WORK INSTRUCTIONS: Reproduce each line of the entries that carries "features".

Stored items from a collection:
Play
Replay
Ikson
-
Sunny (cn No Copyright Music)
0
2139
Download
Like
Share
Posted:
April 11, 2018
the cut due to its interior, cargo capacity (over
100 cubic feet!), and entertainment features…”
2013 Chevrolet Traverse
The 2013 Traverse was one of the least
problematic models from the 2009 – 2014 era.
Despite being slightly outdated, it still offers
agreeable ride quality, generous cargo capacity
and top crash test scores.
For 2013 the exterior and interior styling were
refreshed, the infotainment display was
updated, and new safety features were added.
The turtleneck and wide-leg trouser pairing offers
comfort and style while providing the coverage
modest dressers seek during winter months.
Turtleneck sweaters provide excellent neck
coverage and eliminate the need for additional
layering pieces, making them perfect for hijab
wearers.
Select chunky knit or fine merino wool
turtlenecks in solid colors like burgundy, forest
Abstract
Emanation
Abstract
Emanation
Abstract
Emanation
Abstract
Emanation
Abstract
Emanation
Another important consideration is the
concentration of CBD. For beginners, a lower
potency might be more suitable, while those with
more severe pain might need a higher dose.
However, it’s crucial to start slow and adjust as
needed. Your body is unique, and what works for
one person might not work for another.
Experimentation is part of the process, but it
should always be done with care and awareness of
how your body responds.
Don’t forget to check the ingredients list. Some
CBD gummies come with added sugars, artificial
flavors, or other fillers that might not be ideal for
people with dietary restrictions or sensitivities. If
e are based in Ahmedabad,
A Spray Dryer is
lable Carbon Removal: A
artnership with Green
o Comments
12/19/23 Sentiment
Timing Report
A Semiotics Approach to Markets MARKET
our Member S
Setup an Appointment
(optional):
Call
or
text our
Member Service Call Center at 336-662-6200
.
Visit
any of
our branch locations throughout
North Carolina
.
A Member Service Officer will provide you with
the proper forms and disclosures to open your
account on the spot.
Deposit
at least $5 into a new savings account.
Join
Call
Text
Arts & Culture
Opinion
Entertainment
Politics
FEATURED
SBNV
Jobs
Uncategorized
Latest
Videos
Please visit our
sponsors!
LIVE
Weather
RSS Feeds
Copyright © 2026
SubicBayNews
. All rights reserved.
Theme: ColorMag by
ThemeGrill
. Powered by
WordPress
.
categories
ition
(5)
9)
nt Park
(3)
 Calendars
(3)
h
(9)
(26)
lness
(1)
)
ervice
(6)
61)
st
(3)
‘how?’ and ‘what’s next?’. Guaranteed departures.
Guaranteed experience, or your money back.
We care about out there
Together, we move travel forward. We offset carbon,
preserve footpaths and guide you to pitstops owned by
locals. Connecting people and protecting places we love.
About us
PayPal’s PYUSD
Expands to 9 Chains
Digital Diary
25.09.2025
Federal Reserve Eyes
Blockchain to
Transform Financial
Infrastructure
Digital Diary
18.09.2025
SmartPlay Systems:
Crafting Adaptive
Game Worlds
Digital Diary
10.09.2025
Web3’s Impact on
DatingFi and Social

ANSWER BOX:
100 cubic feet!), and entertainment features…”
updated, and new safety features were added.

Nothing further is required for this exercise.